* EXERCISE PROMPT: Would you please retype the records that follow, word for word?

Extracted page text data:

***

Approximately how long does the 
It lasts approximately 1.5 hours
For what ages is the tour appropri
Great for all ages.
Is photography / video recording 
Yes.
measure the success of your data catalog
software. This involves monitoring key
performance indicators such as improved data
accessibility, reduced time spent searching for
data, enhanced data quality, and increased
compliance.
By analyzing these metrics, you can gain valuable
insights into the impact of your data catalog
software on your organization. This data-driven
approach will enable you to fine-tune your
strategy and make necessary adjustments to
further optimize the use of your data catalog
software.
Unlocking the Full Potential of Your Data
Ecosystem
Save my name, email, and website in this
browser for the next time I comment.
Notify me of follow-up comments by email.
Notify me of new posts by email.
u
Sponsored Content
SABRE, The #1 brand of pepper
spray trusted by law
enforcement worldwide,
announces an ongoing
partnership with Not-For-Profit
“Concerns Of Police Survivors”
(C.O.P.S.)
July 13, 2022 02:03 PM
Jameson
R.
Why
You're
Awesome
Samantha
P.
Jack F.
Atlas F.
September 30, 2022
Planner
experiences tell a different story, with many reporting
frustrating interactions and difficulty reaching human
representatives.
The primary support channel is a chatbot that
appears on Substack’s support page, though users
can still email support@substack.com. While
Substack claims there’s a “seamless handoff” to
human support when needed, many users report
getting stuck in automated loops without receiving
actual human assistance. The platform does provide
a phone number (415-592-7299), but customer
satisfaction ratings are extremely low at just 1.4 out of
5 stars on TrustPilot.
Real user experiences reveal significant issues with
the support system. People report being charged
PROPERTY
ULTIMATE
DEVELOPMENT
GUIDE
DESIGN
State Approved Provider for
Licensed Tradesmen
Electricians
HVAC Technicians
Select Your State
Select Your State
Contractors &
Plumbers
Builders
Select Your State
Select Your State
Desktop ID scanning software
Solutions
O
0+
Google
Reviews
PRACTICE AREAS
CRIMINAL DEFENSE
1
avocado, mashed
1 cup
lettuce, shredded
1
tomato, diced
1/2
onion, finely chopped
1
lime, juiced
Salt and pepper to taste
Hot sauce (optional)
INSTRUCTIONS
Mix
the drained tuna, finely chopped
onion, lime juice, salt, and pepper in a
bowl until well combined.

***

* WRITTEN RESPONSE:
Approximately how long does the 
It lasts approximately 1.5 hours
For what ages is the tour appropri
Great for all ages.
Is photography / video recording 
Yes.
measure the success of your data catalog
software. This involves monitoring key
performance indicators such as improved data
accessibility, reduced time spent searching for
data, enhanced data quality, and increased
compliance.
By analyzing these metrics, you can gain valuable
insights into the impact of your data catalog
software on your organization. This data-driven
approach will enable you to fine-tune your
strategy and make necessary adjustments to
further optimize the use of your data catalog
software.
Unlocking the Full Potential of Your Data
Ecosystem
Save my name, email, and website in this
browser for the next time I comment.
Notify me of follow-up comments by email.
Notify me of new posts by email.
u
Sponsored Content
SABRE, The #1 brand of pepper
spray trusted by law
enforcement worldwide,
announces an ongoing
partnership with Not-For-Profit
“Concerns Of Police Survivors”
(C.O.P.S.)
July 13, 2022 02:03 PM
Jameson
R.
Why
You're
Awesome
Samantha
P.
Jack F.
Atlas F.
September 30, 2022
Planner
experiences tell a different story, with many reporting
frustrating interactions and difficulty reaching human
representatives.
The primary support channel is a chatbot that
appears on Substack’s support page, though users
can still email support@substack.com. While
Substack claims there’s a “seamless handoff” to
human support when needed, many users report
getting stuck in automated loops without receiving
actual human assistance. The platform does provide
a phone number (415-592-7299), but customer
satisfaction ratings are extremely low at just 1.4 out of
5 stars on TrustPilot.
Real user experiences reveal significant issues with
the support system. People report being charged
PROPERTY
ULTIMATE
DEVELOPMENT
GUIDE
DESIGN
State Approved Provider for
Licensed Tradesmen
Electricians
HVAC Technicians
Select Your State
Select Your State
Contractors &
Plumbers
Builders
Select Your State
Select Your State
Desktop ID scanning software
Solutions
O
0+
Google
Reviews
PRACTICE AREAS
CRIMINAL DEFENSE
1
avocado, mashed
1 cup
lettuce, shredded
1
tomato, diced
1/2
onion, finely chopped
1
lime, juiced
Salt and pepper to taste
Hot sauce (optional)
INSTRUCTIONS
Mix
the drained tuna, finely chopped
onion, lime juice, salt, and pepper in a
bowl until well combined.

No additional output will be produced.